Oxford Nanopore has had issues with the quality of the flow cells, O'Grady said, but given improvements in yield and consistency he thinks MinIon data alone could be used for de novo assemblies, without the use of short-read data, similar to how PacBio data has been used lately.
But also, because of its small size, potential low cost, and ease of use, the MinIon could have applications "far beyond the genome center," he said, including routine infectious disease diagnostics, possibly at the point of care. "I would like to see that type of technology reach clinical microbiology laboratories within five to 10 years," he said.
O'Grady said he is aware of software being designed that can analyze MinIon data remotely and report diagnostically relevant information on pathogens back to users, which "makes the technology very accessible to everybody and takes away the need for a bioinformatician in the lab."

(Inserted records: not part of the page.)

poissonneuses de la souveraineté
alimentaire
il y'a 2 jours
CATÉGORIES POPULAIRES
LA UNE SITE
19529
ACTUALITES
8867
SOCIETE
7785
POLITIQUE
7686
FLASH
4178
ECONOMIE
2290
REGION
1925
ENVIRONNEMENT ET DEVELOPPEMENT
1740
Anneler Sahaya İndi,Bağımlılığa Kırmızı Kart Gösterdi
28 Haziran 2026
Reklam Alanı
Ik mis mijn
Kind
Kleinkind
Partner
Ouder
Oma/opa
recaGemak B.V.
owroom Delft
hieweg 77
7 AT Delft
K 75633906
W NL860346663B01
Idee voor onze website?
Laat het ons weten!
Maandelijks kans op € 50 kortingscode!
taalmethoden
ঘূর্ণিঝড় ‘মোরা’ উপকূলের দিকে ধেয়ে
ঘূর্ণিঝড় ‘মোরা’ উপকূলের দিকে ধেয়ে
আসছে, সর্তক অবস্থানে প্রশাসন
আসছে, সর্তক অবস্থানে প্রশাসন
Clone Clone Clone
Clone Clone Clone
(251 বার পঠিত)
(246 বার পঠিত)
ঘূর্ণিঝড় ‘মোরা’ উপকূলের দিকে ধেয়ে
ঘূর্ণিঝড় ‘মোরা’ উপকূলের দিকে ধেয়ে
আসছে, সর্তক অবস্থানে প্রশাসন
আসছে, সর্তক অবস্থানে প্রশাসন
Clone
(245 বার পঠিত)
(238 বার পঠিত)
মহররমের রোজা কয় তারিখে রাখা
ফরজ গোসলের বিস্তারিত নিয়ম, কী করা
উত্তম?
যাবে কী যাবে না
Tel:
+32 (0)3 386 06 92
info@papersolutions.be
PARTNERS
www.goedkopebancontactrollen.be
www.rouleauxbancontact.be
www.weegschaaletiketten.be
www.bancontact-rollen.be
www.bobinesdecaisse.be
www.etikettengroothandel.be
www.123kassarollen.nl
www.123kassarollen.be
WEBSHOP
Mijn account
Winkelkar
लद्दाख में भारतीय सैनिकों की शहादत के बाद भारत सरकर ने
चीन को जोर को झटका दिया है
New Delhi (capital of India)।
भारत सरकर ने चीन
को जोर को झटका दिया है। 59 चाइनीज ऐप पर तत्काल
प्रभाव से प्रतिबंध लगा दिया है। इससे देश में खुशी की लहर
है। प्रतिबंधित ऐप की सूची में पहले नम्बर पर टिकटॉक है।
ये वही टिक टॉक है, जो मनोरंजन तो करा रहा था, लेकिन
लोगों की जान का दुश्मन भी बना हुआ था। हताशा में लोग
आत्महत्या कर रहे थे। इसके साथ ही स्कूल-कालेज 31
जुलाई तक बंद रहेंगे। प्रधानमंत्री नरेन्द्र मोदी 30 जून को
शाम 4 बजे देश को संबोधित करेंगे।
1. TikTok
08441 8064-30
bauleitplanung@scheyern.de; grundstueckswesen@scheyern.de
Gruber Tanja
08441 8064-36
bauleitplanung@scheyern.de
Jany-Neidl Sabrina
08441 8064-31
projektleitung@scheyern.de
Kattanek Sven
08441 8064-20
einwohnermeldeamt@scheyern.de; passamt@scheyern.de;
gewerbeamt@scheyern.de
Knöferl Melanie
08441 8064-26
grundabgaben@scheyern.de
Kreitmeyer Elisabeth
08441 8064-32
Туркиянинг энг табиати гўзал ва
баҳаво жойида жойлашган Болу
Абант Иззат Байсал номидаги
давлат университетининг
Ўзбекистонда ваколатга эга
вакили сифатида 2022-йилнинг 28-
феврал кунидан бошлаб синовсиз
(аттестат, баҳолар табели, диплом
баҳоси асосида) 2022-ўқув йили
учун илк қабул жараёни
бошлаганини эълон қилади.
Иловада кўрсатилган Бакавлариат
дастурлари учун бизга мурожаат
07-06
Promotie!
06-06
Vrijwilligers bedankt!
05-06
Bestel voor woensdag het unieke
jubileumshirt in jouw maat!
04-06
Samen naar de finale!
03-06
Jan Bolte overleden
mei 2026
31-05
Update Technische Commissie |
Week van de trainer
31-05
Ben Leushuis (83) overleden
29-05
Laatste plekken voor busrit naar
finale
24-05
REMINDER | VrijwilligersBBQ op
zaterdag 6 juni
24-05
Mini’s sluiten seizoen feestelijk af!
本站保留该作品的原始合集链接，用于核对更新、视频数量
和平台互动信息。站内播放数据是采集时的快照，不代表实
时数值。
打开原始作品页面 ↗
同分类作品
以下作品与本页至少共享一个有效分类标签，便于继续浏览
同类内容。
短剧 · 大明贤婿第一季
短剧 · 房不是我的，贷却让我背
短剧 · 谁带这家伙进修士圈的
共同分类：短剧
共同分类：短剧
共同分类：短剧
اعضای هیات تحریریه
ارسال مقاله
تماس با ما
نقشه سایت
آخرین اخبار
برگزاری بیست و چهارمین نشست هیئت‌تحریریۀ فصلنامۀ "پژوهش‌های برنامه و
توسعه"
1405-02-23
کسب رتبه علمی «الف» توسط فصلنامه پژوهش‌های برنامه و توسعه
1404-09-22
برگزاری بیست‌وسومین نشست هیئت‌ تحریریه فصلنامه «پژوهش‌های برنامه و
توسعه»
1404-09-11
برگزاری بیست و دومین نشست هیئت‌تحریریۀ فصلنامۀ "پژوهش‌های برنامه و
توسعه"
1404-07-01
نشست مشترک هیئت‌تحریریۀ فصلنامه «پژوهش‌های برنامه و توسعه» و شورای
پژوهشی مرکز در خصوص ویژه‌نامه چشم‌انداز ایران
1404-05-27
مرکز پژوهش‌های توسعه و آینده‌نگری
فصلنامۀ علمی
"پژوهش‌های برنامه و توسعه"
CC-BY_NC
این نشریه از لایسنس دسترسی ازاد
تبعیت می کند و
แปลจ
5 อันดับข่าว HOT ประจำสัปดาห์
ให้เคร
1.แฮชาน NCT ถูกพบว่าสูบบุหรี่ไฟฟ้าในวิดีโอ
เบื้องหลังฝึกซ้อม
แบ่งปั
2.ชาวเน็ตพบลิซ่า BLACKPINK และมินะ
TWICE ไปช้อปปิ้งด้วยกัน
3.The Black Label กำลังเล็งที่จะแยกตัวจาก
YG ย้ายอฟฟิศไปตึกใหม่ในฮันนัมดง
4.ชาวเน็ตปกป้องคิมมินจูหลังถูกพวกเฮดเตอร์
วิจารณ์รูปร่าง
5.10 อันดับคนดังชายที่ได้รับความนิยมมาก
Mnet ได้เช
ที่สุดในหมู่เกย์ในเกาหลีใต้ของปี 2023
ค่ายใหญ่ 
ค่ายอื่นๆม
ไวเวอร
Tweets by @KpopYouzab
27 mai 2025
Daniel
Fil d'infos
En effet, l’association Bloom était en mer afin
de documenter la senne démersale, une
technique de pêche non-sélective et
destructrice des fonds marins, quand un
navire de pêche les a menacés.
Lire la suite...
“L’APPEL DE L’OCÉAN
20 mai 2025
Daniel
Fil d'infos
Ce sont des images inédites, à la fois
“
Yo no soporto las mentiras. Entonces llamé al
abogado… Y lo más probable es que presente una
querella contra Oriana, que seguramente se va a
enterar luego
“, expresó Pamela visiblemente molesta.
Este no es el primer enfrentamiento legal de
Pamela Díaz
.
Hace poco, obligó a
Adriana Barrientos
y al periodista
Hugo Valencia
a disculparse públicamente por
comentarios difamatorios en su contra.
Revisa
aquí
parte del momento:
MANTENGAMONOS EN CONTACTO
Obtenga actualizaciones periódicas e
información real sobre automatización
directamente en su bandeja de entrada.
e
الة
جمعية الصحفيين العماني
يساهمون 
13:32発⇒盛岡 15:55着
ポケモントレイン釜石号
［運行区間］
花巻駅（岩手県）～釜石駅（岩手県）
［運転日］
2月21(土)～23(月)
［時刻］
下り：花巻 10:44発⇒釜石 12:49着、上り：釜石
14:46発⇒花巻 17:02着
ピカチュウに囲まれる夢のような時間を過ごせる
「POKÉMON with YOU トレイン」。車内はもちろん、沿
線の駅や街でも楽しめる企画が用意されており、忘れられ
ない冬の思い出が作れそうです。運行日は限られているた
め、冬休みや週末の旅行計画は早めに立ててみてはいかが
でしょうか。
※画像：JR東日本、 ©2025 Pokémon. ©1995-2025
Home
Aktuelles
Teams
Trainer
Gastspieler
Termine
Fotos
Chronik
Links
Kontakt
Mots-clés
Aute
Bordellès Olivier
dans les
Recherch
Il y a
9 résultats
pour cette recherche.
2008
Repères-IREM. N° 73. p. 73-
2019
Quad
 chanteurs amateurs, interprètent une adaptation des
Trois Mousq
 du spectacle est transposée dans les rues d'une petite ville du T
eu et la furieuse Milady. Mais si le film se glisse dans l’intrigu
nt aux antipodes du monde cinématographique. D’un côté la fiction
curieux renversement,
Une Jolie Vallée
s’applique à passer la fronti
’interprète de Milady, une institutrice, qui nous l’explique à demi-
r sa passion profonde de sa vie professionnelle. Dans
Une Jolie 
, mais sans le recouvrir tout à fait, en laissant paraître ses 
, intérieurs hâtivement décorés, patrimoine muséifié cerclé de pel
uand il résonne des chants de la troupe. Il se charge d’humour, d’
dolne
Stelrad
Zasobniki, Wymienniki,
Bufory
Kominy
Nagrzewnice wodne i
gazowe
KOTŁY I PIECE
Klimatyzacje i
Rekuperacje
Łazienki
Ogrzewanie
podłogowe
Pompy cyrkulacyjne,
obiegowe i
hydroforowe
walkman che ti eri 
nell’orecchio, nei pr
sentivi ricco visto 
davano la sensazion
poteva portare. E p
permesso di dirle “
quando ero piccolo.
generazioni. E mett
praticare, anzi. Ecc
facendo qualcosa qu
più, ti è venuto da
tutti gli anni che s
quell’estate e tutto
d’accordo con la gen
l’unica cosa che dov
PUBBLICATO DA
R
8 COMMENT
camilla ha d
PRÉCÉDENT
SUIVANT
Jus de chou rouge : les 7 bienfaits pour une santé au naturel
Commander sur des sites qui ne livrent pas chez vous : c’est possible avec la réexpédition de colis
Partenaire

Oxford Nanopore has not said when it plans to complete the MinIon early access program and make the platform commercially available, and it has not set a price yet. The company did not respond to a request for comment for this article. However, the cost per flow cell is expected to be on the order of $1,000, "which is a lot for a single sample, but it depends on the sample you are trying to diagnose," O'Grady said. "If you are looking at sepsis, or respiratory tract infections, you might be able to justify that kind of cost."
His lab is currently looking to use the MinIon for sepsis diagnosis, identifying pathogens directly from blood DNA without cell cultures.
O'Grady acknowledged that other next-generation sequencing platforms, such as Illumina's, are already being used to analyze clinical samples. However, "this particular device is very accessible, and as a non-expert, I was able to take it, run it in the lab, and get results in a week or two," he said.